What number of lines in the entries hold the string "Arthur"? Answer with it alone.

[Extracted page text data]
......
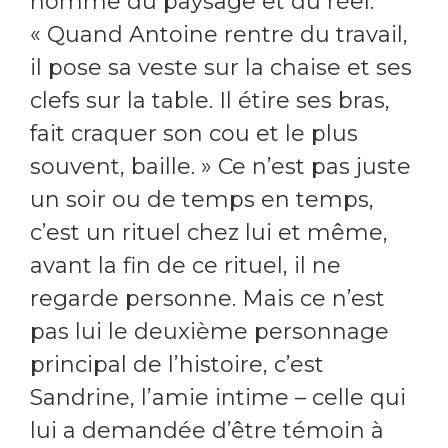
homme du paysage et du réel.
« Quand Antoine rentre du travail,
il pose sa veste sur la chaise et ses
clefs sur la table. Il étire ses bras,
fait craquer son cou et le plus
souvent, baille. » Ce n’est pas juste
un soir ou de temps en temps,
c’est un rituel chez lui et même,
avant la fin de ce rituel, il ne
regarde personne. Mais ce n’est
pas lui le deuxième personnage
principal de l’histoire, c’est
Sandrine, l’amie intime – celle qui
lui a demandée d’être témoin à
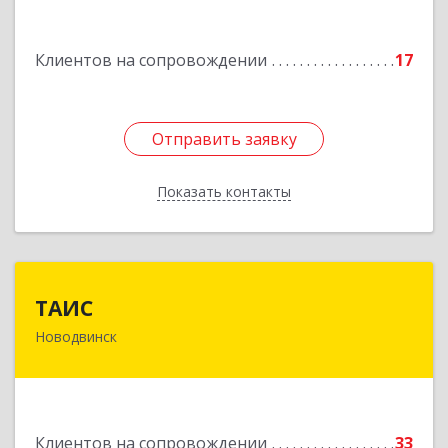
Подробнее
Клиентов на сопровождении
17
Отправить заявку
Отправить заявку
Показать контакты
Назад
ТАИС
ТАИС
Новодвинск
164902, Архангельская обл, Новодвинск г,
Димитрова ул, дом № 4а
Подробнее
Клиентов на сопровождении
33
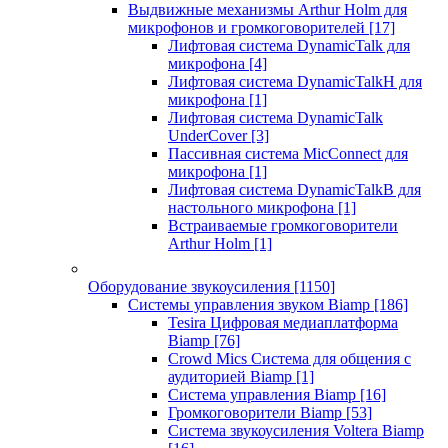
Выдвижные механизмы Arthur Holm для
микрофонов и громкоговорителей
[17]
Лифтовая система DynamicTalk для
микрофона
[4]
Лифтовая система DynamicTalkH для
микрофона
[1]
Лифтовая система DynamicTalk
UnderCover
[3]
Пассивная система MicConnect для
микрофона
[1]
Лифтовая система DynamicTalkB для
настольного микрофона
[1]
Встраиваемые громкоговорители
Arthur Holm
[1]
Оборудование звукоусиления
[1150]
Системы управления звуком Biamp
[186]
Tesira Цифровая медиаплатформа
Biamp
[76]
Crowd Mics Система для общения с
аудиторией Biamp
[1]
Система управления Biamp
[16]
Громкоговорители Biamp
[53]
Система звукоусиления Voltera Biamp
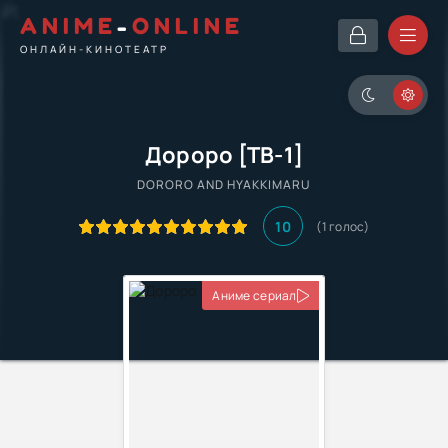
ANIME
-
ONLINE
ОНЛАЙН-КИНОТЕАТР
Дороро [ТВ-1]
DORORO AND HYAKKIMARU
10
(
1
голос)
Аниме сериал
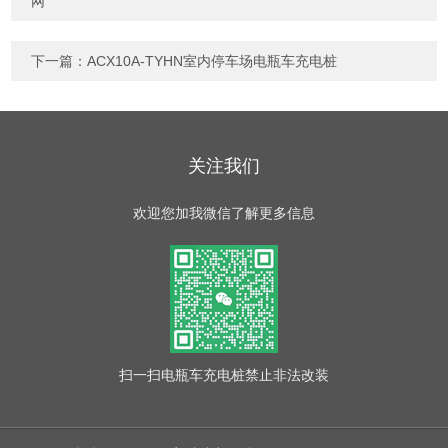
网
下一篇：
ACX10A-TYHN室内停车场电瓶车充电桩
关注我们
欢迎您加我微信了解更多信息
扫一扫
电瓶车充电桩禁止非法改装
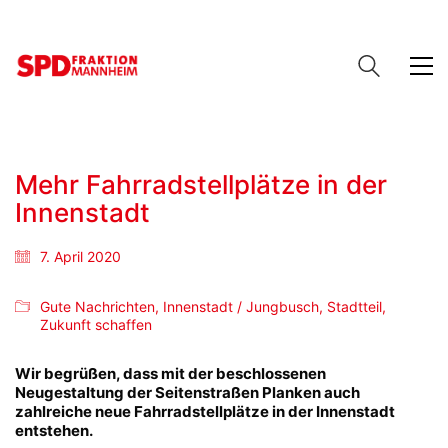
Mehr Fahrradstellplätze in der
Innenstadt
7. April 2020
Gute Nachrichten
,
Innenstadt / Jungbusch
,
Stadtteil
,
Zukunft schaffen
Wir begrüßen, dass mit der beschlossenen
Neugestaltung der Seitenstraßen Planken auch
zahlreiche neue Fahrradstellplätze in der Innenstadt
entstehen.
......
_EXERCISE OUTPUT_
2